Proses pewarnaan itu bisa memakan waktu kurang lebih sebulan lamanya.

Kendati demikian, mengembalikan tradisi bisa menambah nilai dari kain tenun yang dihasilkan, sehingga akan ikut mengangkat derajat hidup pengrajin.

Beruntung saat bergabung dengan Warlami, komunitas ini bekerja sama dengan BCA menghubungkan kembali tradisi tenun berwarna alam ke komunitas penenun di Desa Nekemunifeto.

Kerja sama tersebut dilakukan melalui program CSR (Corporate Social Responsibility) Bakti BCA, yang diikuti Maria sejak Agustus 2022.

Sejak itu pula, Maria dan komunitas penenun di desanya sudah bisa memproduksi sejumlah tenun berkualitas tinggi.

Harga jual satu tenun ikat berwarna alam dengan motif pahat dapat dijual sekitar Rp3 juta.

Dari 30 pengrajin di sana, jumlah tenun ikat yang dapat dihasilkan sekitar 125 kain tenun pertahun dengan harga jual sekitar Rp325 juta.

Maria sebagai salah seorang penenun yang dilatih oleh Warlami mengatakan dapat membiayai anaknya berkuliah dan menghidupi kebutuhan keluarganya dengan cukup.

"Sa sangat berterima kepada program CSR Bakti BCA yang telah membantu sa dan para pengrajin lainnya untuk memasarkan hasil tenun kami," tutur Maria.

Baca Juga: Dorong Pemberdayaan UMKM Perempuan Lewat Penghargaan WEpreneur

"Ini telah membantu para pengrajin tenun di Desa Nekemunifeto untuk bisa melestarikan budaya tenun bangsa serta membantu perekonomian kami," imbuhnya.

PT Bank Central Asia Tbk (BCA) sebagai perusahaan yang peduli akan kelestarian budaya luhur Indonesia senantiasa berkomitmen mendukung kegiatan pembinaan penenun berwarna alam di Desa Nekemunifeto, NTT.

"Wastra Nusantara merupakan bentuk warisan budaya yang sudah selayaknya mendapatkan perhatian khusus," kata Presiden Direktur BCA Jahja Setiaatmadja.

Lebih lanjut Jahja mengaku bahagia dapat mengajak Maria ke perhelatan BCA Expoversary 2023 di ICE BSD, Tangerang, selama 23-26 Februari 2023.

Dengan begitu, Maria bisa memperkenalkan budaya tenun ikat berwarna alam ke masyarakat luas.
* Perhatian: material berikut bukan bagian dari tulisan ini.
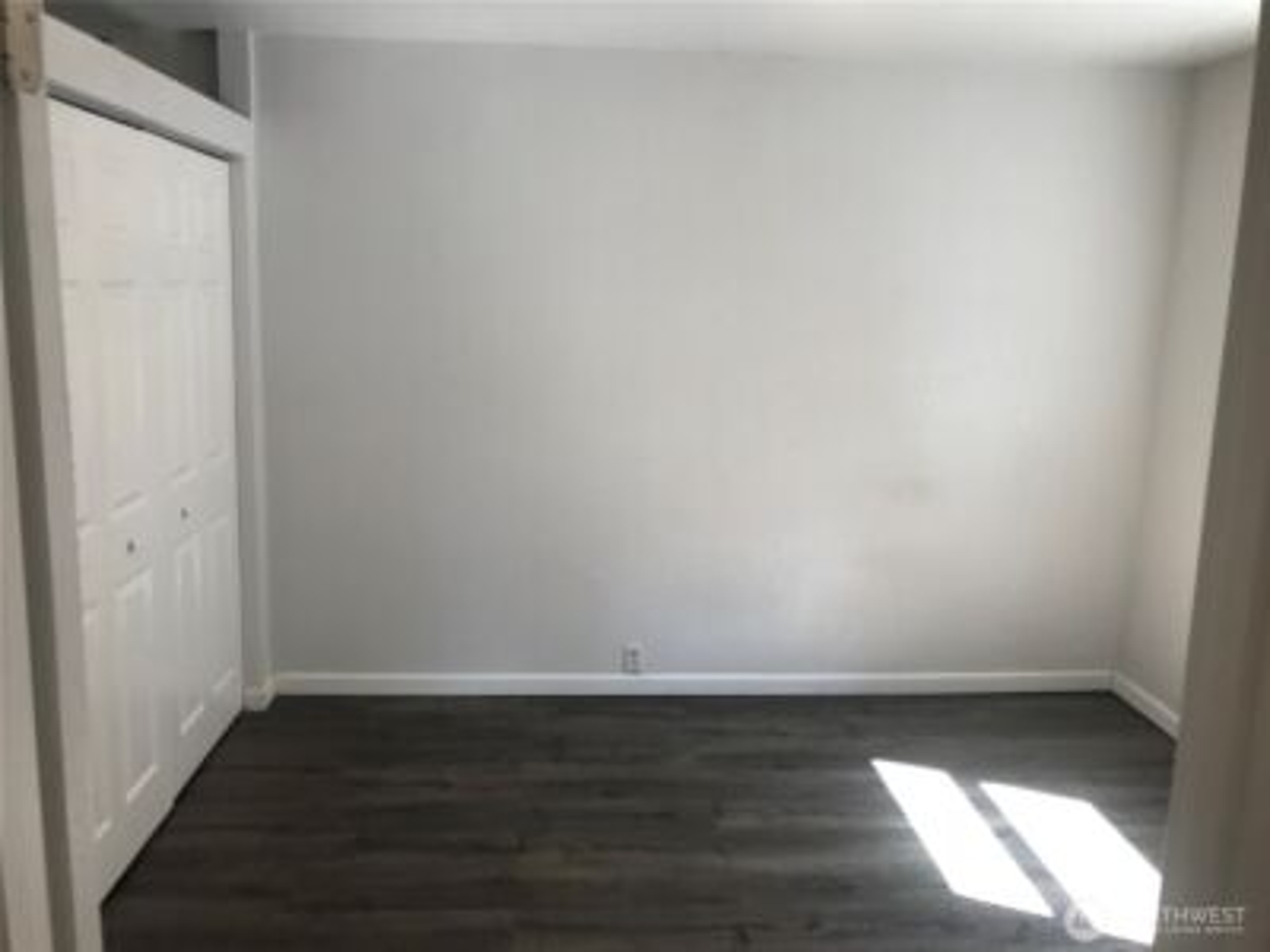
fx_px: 1027
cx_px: 635
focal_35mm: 28
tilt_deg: -9.4
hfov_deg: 63.4
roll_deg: -0.8
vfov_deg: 49.7
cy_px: 476
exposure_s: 1/120
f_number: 1.8
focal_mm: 3.99
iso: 40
Bukan itu saja, dengan mengembangkan usaha kain tentu berperwarna alam, usaha mikro di NTT tersebut dapat pula sekaligus melestarikan lingkungan.
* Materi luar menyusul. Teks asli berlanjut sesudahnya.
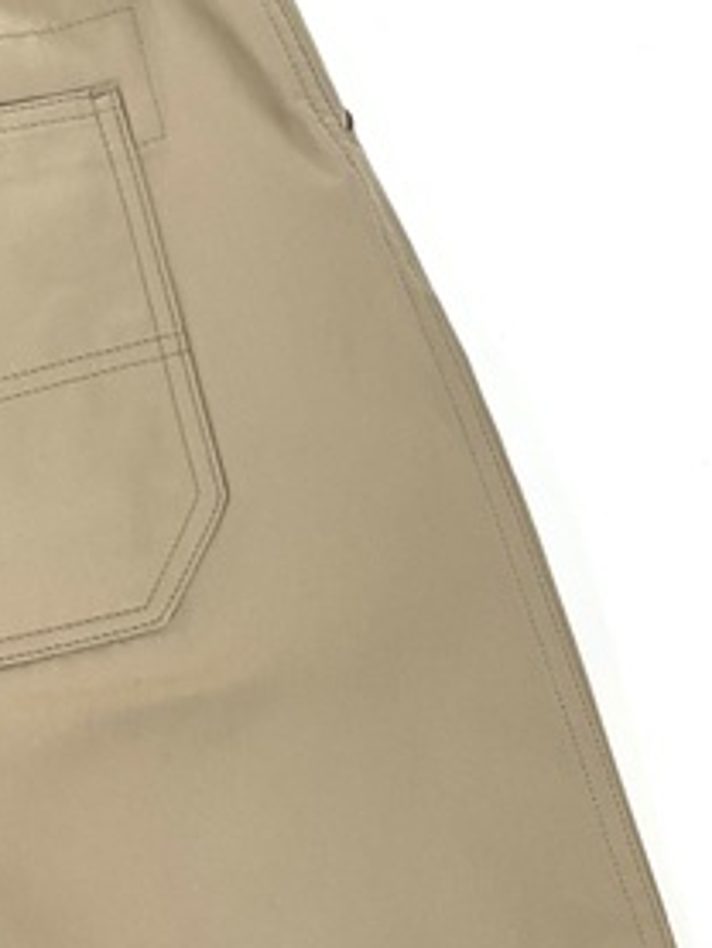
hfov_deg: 20.7
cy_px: 291
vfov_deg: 28.7
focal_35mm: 67
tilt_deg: -84.3
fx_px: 1836
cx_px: -103
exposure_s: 1/120
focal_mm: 3
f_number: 1.8
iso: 20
Pada akhirnya, kelak merekalah yang menjadi bagian dari usaha meningkatkan perekonomian berkelanjutan atau sustainable economy di Indonesia.

Keren sekali ya, Kawan Puan? Kamu bisa juga loh memanfaatkan tradisi untuk mengembangkan usaha seperti yang dilakukan Maria.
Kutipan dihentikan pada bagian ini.